Early on in the chapter about Sayers's life, Professor Kenney has this to say:
Sayers once said that it is by an author's assumptions, by what he or she takes for granted, that we can really know the writer. In addition to assuming that her readers are familiar with the literature she cherishes, she also assumes that they share a certain sympathy - or at least a tolerance - for her world view, a view that endorses the traditional values of order and civility, as well as the concepts of personal responsibility and justifiable limits to human behaviour. Whilst the great detective, as an amateur generally works outside the law, he does not work against it, or seek to rend the basic social fabric.That is not to say that it is necessary to accept or to endorse every aspect of society as it exists.
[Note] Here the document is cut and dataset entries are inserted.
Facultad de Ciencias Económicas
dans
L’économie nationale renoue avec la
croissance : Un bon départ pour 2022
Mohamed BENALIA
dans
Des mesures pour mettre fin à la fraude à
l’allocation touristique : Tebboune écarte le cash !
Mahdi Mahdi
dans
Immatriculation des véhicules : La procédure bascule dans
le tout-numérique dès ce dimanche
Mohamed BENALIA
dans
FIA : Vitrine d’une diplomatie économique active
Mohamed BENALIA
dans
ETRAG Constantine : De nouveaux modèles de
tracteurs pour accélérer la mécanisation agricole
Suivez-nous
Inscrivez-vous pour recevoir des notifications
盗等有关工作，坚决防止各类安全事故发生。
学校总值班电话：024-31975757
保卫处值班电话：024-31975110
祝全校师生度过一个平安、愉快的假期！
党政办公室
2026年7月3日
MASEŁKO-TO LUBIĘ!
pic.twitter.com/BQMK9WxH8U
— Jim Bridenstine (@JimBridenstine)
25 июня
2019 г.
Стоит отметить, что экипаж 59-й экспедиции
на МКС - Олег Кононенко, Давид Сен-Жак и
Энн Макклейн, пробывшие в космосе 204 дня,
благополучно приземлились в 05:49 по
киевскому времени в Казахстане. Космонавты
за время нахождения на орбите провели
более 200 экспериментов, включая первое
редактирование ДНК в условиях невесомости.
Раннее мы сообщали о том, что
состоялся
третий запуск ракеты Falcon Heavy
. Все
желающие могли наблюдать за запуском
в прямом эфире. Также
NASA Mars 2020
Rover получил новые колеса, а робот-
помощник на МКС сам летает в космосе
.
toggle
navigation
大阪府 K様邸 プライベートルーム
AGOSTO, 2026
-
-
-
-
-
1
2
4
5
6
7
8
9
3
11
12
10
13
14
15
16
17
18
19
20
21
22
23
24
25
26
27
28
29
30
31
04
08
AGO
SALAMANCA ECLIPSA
Very few detective story writers of the Golden Age did that, pace Julian Symons. It is the traditional and orderly values that might have been undermined by the existing society as well as by the criminal that are so important to the whole genre of detective stories.
I often recall what you wrote in ‘The Eternal Appeal of Whodunits’:
‘In most of its manifestations, the detective story is a modern morality tale with the heroes of good battling the forces of evil. The detective story is the conservative literary genre par excellence’.
I have not changed my mind on that and nobody has managed to produce an adequate argument in opposition.